N'emmerdez pas le Taciturne
Fort de quelques visionnages de films coréens, je décide donc de venir à ce qui semble être, pour la plupart de mes éclaireurs, la pierre angulaire du métrage porté sur les taciturnes revanchards. C'est donc avec intérêt que je lance le film et découvre l'histoire de M. Kim, dirigeant son petit hôtel et servant d'homme de main à un parrain de la pègre local. Droit dans ses bottes, le garçon se voit confier la lourde tâche de surveiller la petite amie de son patron et de lui exploser la tête si jamais cette dernière venait à avoir une liaison... Attention, de légers spoils dans la critique !
Bon, ce qu'on attend d'un film de revanchard taciturne, c'est simple : un mec classe mais très mutique, qui vit d'actions illégales, un prétexte bien fort pour se retourner contre ses anciens patrons et une longue suite d'action sans concessions, histoire de faire passer l'envie à quiconque de revenir l'emmerder. Cela dit, ça va aussi un poil chercher plus loin, puisque le film de revanchard taciturne a aussi cette particularité de requérir une photographie souvent très léchée, un cadrage efficace et un montage qui appuie là où ça fait mal. Rien à redire à ce sujet, A Bittersweet Life a tout ça, et c'est un bon travail d'artisanat pour encadrer sa petite histoire. Niveau propreté, le film est donc parfaitement honorable et je pense que mes chers collègues de Sens Critique ont dû en expliquer les clés de voûte, aussi vais-je plutôt pointer ce qui m'a tout particulièrement touché.

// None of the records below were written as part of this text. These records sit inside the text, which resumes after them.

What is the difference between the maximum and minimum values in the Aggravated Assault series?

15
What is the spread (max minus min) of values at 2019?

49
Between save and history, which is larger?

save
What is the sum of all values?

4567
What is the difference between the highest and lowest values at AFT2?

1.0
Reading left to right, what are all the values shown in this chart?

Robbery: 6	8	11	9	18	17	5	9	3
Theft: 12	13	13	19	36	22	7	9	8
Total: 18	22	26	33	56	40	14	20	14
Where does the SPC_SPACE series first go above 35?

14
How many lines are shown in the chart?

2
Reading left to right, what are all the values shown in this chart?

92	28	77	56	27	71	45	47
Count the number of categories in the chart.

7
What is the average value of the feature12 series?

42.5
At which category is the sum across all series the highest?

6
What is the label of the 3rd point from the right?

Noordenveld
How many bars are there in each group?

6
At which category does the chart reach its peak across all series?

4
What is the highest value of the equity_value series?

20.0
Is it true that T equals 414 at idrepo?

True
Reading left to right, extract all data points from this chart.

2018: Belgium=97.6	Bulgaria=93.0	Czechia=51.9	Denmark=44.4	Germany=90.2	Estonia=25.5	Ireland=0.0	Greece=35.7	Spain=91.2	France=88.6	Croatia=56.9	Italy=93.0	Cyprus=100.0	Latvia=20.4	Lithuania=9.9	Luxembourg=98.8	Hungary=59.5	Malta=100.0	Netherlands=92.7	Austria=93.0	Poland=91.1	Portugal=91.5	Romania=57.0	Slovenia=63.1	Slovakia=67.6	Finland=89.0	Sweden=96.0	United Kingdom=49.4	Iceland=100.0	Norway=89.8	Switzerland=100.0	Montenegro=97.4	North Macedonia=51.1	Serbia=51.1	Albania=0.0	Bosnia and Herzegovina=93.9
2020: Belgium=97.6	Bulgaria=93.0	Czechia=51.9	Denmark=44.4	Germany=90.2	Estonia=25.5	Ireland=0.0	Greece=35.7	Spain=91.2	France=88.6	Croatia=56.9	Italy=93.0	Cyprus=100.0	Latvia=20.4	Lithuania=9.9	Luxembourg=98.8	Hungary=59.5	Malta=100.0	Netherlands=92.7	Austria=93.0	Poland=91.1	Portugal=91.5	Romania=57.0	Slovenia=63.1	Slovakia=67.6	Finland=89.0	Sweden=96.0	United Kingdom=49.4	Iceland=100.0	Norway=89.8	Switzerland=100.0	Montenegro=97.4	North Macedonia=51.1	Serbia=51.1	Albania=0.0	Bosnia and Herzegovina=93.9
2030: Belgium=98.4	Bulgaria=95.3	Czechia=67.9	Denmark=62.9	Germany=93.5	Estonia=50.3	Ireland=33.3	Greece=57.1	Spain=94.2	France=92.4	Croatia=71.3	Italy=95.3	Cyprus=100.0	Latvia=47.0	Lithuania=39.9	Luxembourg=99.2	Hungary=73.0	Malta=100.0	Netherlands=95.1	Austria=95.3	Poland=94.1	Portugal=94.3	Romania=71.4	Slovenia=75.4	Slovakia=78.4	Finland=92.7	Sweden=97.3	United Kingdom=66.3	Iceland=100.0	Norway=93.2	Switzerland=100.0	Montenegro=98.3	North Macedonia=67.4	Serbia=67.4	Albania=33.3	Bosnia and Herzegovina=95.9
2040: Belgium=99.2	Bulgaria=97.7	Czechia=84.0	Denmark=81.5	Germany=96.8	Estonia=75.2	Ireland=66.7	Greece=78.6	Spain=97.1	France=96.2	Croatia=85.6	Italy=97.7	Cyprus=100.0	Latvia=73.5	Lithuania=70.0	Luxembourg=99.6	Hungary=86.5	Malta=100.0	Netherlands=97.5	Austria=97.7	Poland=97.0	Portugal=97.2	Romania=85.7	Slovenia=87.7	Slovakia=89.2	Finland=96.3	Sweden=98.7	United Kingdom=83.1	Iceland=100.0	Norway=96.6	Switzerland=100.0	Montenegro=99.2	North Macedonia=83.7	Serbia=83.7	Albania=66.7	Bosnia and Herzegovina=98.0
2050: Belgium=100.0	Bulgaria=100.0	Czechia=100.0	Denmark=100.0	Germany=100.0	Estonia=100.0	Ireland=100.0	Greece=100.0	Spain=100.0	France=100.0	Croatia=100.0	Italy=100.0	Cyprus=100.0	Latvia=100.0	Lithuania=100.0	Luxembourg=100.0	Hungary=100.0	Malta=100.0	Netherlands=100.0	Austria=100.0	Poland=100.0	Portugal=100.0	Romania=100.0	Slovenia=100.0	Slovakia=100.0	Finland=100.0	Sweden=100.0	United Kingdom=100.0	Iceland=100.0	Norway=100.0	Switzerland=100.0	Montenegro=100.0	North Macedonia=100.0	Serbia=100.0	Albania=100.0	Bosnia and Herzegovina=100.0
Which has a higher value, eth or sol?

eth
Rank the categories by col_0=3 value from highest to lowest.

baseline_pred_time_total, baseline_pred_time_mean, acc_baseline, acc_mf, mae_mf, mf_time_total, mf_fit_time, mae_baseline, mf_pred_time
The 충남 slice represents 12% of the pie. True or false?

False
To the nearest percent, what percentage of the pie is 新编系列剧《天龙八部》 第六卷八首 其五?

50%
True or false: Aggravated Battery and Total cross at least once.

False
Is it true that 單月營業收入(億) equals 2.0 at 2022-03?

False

Au-delà du fait que l'acteur principal, Lee Byung-Hun, ait réellement la classe dans son complet noir, l'histoire l'amène soudainement à sortir tout à fait du contexte de taciturne pour s'échouer sur des rivages bien plus délicats. En effet, cela débute d'abord avec la petite amie du boss, avec laquelle il ne tentera jamais rien mais dont on sent qu'au-delà de l'affection qu'il pourrait éprouver pour elle, elle symbolise le simple fait qu'il éprouve. Et dans cet univers où il vit, le contrôle prévaut sur tout, au détriment des émotions. Alors évidemment, une jeune femme qui échappe complètement à ce monde, qui se montre parfaitement insouciante, cela l'intrigue et, au fond, le bouleverse. Néanmoins, cette partie - très courte - du métrage est traité avec beaucoup de retenue, au moins qu'il n'est même jamais clairement question d'amour dans ce que pourrait ressentir Kim envers la ravissante demoiselle. D'ailleurs, je doute même qu'il soit question réellement d'amour, et c'est la seconde partie du métrage qui m'en a convaincu. En effet, et contre toute attente, la réaction du patron face au rapprochement intrinsèque de son homme de main le plus fidèle et de la charmante se résout par une séquence très longue de torture, puis d'humiliation la plus complète - et devant témoins méprisants, qui plus est. Et notre Kim, perdu, confus, comprend alors la vérité sur sa situation : si son patron se permet de lui faire ça, c'est tout simplement qu'à ses yeux, aux yeux du seul homme à qui il a accordé sa loyauté, il n'est rien. Un des sbires va même jusqu'à lui expliquer qu'il est chanceux, puisque le boss ne l'a pas fait tuer.
Cette prise de conscience a amené le récit dans quelque chose de bien différent de ce que j'attendais. On retrouve un homme qu'on nous a présenté comme précis, implacable, carré, devenir soudainement moins qu'humain et décidé à se venger. Avec toute la maladresse de quelqu'un qui avance dans l'inconnu, Kim se débrouille malencontreusement et le métrage en profite pour agencer quelques scènes asburdes, comme cet achat d'arme à feu. D'ailleurs, il est amusant de constater combien l'arme à feu est traité en objet étrange et inquiétant : le héros les maîtrise mal, les méchants les maîtrisent mal, les impacts sont redoutables.
Je tairai le surprenant final, qui lance une réflexion sur les attentes déçues, les occasions finalement perdues et l'inquiétante découverte d'un homme placé sur des rails qui prend conscience que son destin n'appartient qu'à lui. Finalement, peut-être que c'est ça, le grand message de Bittersweet Life, humanisme, peut-être un poil naïf mais amené par le chemin de croix de son personnage central, bien plus sensible et surprenant que son postulat initial ne le laissait entendre. Une véritable tranche d'une vie douce-amère.